• TASK INSTRUCTIONS: Reproduce every line of the listing below verbatim, changing no character.

• Records from a data collection:
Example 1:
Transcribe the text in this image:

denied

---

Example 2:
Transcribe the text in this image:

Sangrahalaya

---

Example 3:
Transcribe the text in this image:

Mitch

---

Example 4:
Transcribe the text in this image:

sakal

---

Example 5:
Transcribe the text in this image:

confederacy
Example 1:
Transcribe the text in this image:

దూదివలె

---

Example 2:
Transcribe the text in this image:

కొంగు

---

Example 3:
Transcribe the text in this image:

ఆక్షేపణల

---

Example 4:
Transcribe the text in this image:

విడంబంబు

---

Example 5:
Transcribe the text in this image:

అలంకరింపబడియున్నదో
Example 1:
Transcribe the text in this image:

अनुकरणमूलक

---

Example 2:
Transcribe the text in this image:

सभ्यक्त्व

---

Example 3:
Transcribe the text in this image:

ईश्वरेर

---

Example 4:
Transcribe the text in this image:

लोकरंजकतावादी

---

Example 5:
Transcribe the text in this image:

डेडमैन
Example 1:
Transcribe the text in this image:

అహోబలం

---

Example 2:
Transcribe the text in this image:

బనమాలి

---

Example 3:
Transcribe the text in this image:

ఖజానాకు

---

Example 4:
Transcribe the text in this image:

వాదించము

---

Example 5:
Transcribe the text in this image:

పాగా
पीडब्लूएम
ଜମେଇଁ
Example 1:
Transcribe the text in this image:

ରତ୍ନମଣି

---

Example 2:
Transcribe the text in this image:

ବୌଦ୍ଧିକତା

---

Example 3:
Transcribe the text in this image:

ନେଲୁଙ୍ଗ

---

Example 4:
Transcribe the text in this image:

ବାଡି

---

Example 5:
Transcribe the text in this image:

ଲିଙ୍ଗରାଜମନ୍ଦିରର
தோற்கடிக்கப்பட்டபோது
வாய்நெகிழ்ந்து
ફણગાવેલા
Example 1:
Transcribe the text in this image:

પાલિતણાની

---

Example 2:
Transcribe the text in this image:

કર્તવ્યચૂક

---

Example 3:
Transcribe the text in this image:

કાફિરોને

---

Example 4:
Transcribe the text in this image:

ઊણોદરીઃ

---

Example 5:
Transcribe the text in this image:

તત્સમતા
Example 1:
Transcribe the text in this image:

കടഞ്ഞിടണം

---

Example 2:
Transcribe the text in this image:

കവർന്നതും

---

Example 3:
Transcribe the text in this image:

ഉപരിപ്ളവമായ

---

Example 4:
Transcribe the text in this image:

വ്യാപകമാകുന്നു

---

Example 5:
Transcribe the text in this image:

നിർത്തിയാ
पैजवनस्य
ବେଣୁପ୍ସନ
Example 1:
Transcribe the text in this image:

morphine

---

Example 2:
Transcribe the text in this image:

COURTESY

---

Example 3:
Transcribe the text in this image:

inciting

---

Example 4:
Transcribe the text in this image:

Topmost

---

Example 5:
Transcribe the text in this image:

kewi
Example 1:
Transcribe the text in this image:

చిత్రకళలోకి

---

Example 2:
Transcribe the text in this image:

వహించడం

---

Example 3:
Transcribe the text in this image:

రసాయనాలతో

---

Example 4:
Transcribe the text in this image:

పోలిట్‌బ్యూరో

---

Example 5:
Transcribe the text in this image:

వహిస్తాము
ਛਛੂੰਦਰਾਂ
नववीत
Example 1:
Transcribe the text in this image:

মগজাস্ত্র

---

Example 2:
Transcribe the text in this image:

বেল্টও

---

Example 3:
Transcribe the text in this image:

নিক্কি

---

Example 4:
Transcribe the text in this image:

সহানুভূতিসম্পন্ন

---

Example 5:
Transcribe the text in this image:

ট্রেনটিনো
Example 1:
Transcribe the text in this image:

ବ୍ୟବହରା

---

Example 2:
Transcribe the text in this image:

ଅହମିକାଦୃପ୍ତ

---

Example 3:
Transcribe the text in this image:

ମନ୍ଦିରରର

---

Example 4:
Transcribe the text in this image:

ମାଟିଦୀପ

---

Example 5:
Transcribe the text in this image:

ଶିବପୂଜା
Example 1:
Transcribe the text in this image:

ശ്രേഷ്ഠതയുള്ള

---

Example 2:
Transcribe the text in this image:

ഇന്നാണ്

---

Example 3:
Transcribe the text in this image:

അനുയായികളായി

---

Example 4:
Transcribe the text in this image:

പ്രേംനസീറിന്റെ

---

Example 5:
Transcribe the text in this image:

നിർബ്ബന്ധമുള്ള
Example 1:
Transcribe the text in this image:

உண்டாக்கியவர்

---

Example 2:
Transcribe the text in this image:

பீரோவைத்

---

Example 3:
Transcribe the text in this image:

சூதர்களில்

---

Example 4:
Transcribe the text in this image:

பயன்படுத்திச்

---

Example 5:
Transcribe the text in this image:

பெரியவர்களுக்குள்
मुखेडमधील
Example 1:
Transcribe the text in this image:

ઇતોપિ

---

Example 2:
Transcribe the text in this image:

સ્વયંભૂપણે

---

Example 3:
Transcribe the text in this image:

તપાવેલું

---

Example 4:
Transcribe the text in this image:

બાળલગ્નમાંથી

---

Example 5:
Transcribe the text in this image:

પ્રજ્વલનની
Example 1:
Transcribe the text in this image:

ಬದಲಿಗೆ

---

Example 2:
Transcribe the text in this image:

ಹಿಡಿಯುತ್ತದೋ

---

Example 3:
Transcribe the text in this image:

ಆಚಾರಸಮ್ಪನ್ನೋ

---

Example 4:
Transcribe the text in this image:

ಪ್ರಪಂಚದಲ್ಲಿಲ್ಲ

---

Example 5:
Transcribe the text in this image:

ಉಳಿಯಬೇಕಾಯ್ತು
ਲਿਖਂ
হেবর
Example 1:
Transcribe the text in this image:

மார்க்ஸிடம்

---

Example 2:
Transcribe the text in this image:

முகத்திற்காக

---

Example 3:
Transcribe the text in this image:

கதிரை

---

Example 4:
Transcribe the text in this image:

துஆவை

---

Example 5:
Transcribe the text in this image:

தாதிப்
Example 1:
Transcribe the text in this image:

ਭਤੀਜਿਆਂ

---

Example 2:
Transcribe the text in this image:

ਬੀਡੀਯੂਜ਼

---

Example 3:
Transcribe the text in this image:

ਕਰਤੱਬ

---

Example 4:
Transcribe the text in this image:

• SOLUTION FOR THIS PROBLEM:
Example 1:
Transcribe the text in this image:

denied

---

Example 2:
Transcribe the text in this image:

Sangrahalaya

---

Example 3:
Transcribe the text in this image:

Mitch

---

Example 4:
Transcribe the text in this image:

sakal

---

Example 5:
Transcribe the text in this image:

confederacy
Example 1:
Transcribe the text in this image:

దూదివలె

---

Example 2:
Transcribe the text in this image:

కొంగు

---

Example 3:
Transcribe the text in this image:

ఆక్షేపణల

---

Example 4:
Transcribe the text in this image:

విడంబంబు

---

Example 5:
Transcribe the text in this image:

అలంకరింపబడియున్నదో
Example 1:
Transcribe the text in this image:

अनुकरणमूलक

---

Example 2:
Transcribe the text in this image:

सभ्यक्त्व

---

Example 3:
Transcribe the text in this image:

ईश्वरेर

---

Example 4:
Transcribe the text in this image:

लोकरंजकतावादी

---

Example 5:
Transcribe the text in this image:

डेडमैन
Example 1:
Transcribe the text in this image:

అహోబలం

---

Example 2:
Transcribe the text in this image:

బనమాలి

---

Example 3:
Transcribe the text in this image:

ఖజానాకు

---

Example 4:
Transcribe the text in this image:

వాదించము

---

Example 5:
Transcribe the text in this image:

పాగా
पीडब्लूएम
ଜମେଇଁ
Example 1:
Transcribe the text in this image:

ରତ୍ନମଣି

---

Example 2:
Transcribe the text in this image:

ବୌଦ୍ଧିକତା

---

Example 3:
Transcribe the text in this image:

ନେଲୁଙ୍ଗ

---

Example 4:
Transcribe the text in this image:

ବାଡି

---

Example 5:
Transcribe the text in this image:

ଲିଙ୍ଗରାଜମନ୍ଦିରର
தோற்கடிக்கப்பட்டபோது
வாய்நெகிழ்ந்து
ફણગાવેલા
Example 1:
Transcribe the text in this image:

પાલિતણાની

---

Example 2:
Transcribe the text in this image:

કર્તવ્યચૂક

---

Example 3:
Transcribe the text in this image:

કાફિરોને

---

Example 4:
Transcribe the text in this image:

ઊણોદરીઃ

---

Example 5:
Transcribe the text in this image:

તત્સમતા
Example 1:
Transcribe the text in this image:

കടഞ്ഞിടണം

---

Example 2:
Transcribe the text in this image:

കവർന്നതും

---

Example 3:
Transcribe the text in this image:

ഉപരിപ്ളവമായ

---

Example 4:
Transcribe the text in this image:

വ്യാപകമാകുന്നു

---

Example 5:
Transcribe the text in this image:

നിർത്തിയാ
पैजवनस्य
ବେଣୁପ୍ସନ
Example 1:
Transcribe the text in this image:

morphine

---

Example 2:
Transcribe the text in this image:

COURTESY

---

Example 3:
Transcribe the text in this image:

inciting

---

Example 4:
Transcribe the text in this image:

Topmost

---

Example 5:
Transcribe the text in this image:

kewi
Example 1:
Transcribe the text in this image:

చిత్రకళలోకి

---

Example 2:
Transcribe the text in this image:

వహించడం

---

Example 3:
Transcribe the text in this image:

రసాయనాలతో

---

Example 4:
Transcribe the text in this image:

పోలిట్‌బ్యూరో

---

Example 5:
Transcribe the text in this image:

వహిస్తాము
ਛਛੂੰਦਰਾਂ
नववीत
Example 1:
Transcribe the text in this image:

মগজাস্ত্র

---

Example 2:
Transcribe the text in this image:

বেল্টও

---

Example 3:
Transcribe the text in this image:

নিক্কি

---

Example 4:
Transcribe the text in this image:

সহানুভূতিসম্পন্ন

---

Example 5:
Transcribe the text in this image:

ট্রেনটিনো
Example 1:
Transcribe the text in this image:

ବ୍ୟବହରା

---

Example 2:
Transcribe the text in this image:

ଅହମିକାଦୃପ୍ତ

---

Example 3:
Transcribe the text in this image:

ମନ୍ଦିରରର

---

Example 4:
Transcribe the text in this image:

ମାଟିଦୀପ

---

Example 5:
Transcribe the text in this image:

ଶିବପୂଜା
Example 1:
Transcribe the text in this image:

ശ്രേഷ്ഠതയുള്ള

---

Example 2:
Transcribe the text in this image:

ഇന്നാണ്

---

Example 3:
Transcribe the text in this image:

അനുയായികളായി

---

Example 4:
Transcribe the text in this image:

പ്രേംനസീറിന്റെ

---

Example 5:
Transcribe the text in this image:

നിർബ്ബന്ധമുള്ള
Example 1:
Transcribe the text in this image:

உண்டாக்கியவர்

---

Example 2:
Transcribe the text in this image:

பீரோவைத்

---

Example 3:
Transcribe the text in this image:

சூதர்களில்

---

Example 4:
Transcribe the text in this image:

பயன்படுத்திச்

---

Example 5:
Transcribe the text in this image:

பெரியவர்களுக்குள்
मुखेडमधील
Example 1:
Transcribe the text in this image:

ઇતોપિ

---

Example 2:
Transcribe the text in this image:

સ્વયંભૂપણે

---

Example 3:
Transcribe the text in this image:

તપાવેલું

---

Example 4:
Transcribe the text in this image:

બાળલગ્નમાંથી

---

Example 5:
Transcribe the text in this image:

પ્રજ્વલનની
Example 1:
Transcribe the text in this image:

ಬದಲಿಗೆ

---

Example 2:
Transcribe the text in this image:

ಹಿಡಿಯುತ್ತದೋ

---

Example 3:
Transcribe the text in this image:

ಆಚಾರಸಮ್ಪನ್ನೋ

---

Example 4:
Transcribe the text in this image:

ಪ್ರಪಂಚದಲ್ಲಿಲ್ಲ

---

Example 5:
Transcribe the text in this image:

ಉಳಿಯಬೇಕಾಯ್ತು
ਲਿਖਂ
হেবর
Example 1:
Transcribe the text in this image:

மார்க்ஸிடம்

---

Example 2:
Transcribe the text in this image:

முகத்திற்காக

---

Example 3:
Transcribe the text in this image:

கதிரை

---

Example 4:
Transcribe the text in this image:

துஆவை

---

Example 5:
Transcribe the text in this image:

தாதிப்
Example 1:
Transcribe the text in this image:

ਭਤੀਜਿਆਂ

---

Example 2:
Transcribe the text in this image:

ਬੀਡੀਯੂਜ਼

---

Example 3:
Transcribe the text in this image:

ਕਰਤੱਬ

---

Example 4:
Transcribe the text in this image:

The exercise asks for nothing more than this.